KS3 Maths assistance please - teachers?(7 Posts)
DD now year 7 is in top group in maths but although she understands the work in class doesnt seem to confidently complete her homework and is always asking for reassurance. So I asked a teacher from our primary school to give her an hour each week just for this half term to build her confidence (her maths teacher wont move her down a group as she feels she has the ability). Anyway tutor came last night and seems to think she's working at year 9 maths and in front of him she performed well. He has recommended getting a tutoring programme for the PC instead of paying him each week. So can anyone recommend a tutoring (not testing/revision) programme geared for KS3 (and he seemed to think KS4) and also what is actually covered in the KS3 curriculum? She has covered standard form, function machine, algebra (albeit did this at primary), sequencing, etc and i think are going onto trigonometry.

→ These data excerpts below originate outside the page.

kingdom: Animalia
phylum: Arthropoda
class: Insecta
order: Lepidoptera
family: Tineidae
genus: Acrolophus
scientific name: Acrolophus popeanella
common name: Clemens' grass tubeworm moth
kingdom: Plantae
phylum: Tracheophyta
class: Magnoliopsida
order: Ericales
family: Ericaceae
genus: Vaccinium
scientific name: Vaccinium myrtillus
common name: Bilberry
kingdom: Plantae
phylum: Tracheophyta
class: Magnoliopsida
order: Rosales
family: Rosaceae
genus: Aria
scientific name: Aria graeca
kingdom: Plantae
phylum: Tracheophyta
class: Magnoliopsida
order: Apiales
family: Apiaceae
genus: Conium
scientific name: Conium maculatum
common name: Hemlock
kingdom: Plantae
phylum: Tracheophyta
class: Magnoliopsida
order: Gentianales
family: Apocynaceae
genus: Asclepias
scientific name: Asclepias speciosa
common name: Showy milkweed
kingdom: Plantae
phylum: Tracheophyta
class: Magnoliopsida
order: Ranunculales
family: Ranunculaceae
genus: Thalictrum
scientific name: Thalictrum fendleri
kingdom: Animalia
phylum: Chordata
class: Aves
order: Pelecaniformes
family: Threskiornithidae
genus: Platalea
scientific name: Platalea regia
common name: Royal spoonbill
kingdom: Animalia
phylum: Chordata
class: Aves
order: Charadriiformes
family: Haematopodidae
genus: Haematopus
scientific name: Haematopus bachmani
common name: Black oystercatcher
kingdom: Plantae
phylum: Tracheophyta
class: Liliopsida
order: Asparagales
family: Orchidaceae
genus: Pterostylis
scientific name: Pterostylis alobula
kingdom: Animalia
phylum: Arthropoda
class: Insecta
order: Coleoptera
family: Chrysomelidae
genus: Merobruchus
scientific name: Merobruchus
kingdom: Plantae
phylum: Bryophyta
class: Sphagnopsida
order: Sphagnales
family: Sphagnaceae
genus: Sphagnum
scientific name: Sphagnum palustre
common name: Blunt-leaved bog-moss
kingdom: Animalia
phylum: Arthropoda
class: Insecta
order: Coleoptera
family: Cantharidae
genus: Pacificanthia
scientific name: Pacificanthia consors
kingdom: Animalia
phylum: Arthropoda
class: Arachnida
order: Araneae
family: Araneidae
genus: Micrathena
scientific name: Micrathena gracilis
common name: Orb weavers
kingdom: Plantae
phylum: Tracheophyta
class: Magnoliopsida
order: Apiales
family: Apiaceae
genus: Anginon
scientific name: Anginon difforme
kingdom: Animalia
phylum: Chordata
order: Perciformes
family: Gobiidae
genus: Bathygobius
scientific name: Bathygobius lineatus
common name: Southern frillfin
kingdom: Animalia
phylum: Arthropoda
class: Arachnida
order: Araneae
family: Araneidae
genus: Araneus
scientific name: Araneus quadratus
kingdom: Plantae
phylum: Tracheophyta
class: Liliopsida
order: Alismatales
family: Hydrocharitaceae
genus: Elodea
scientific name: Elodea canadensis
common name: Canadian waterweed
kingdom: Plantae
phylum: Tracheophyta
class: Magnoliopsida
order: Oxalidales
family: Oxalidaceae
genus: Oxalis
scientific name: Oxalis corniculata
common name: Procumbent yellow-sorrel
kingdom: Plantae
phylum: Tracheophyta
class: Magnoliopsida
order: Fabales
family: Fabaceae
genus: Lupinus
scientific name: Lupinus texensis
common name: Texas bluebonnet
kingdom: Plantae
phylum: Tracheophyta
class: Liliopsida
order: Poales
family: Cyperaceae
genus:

And as a primary teacher, I am not sure how I would judge a child to be working at year 9 level.......are they a maths specialist? Just wondering??
he's the maths mentor type person (?) for the borough. He also does some further education work (which came after he was shortlisted for Tof theY award last year)
Aha!!!!! That makes a lot of sense then!!! Sorry for casting asspurtions (sp??)
Anyway - you need Fisil - secondary head of maths department. I am a mere brain dead, hormonal jack of all trades master of none primary teacher
its ok - esp after the calibre of teacher you're used to at our school
found it - thanks for pointing me in this direction popsy!
I am currently pg and have been off sick for the last 6 weeks trying not to think about work, so I will do my best to help you, but I can't promise the best answer!
Firstly the topics you mention do sound very good: standard form, for example, is generally level 7 work as it involves manipulation of powers (although it can be level 5 or 6 in some circumstances). I wonder if the difficulties actually come from the teacher or class she's in. I find that our top sets contain students who are cocky but not especially good and students who have a natural ability or try really hard, but condemn themselves constantly. It sounds like your daughter falls into this second category and it is very important for a teacher to recognise and support such students. Her response (not moving her down) would suggest that she is aware that your daughter is this type. However, as you can imagine, the cocky weaker students are often the ones who get more attention, and may even appear to be getting more correct as they will be putting their hand up (and if the teacher's doing her job right she'll be focusing them on their work by praising their efforts). But the teacher should also be making sure your daughter is aware of her ability and how well she is progressing.
Another problem with bright students and mathematics (and the reason why I turned away from maths after A-levels for a while) is the fact that it can appear that questions are either right or wrong. This can be devastating for a hard working student who has perfectionist tendencies! I am fascinated by the academic research that has been done on this subject, but I won't go into all that here. Basically there have been attempts to get rid of the black and white nature of mathematics and to teach it using open ended questions. The Numeracy Strategy is brilliant at this (not at everything, but in this case it is) and it sounds like her primary school was really clued up to developments in mathematics education, so I bet she got that a lot! However, many secondary schools/teachers have not embraced this and you can get very unimaginative text book based teaching where the emphasis is on how many questions you got right (or wrong!). If your daughter's teacher is like this, I'm sorry. If you think that the department is a strong and progressive one, but this teacher is being very traditional, then contact the Head of Department. As a HoD I have done loads of work over the past few years to overcome this problem, yet I know there are still members of my department who make excellent students hate mathematics because they don't enable them to explore the subject but instead do their confidence in!
Now I will get to your question. I suggest that it is not tutoring programmes you need but enrichment programmes. I get a couple of publications from the mathematical associations designed to develop and excite bright young mathematicians. They are called Symmetry Plus and Mathematical Pie (sic). I belong to both assocs and can't remember which comes from which, but visit them mathematical association and association of teachers of mathematics . There are also excellent websites, such as nrich . A google search of something like "maths fun" brings up some fairly good stuff too.
I also enjoy going to the childrens reference section in bookshops, or the popular science mathematics section and getting great books such as The Number Devil
I've gone on a bit, I hope I've been useful. Ask away if I've been a bit unclear or got it all wrong, or missed anything!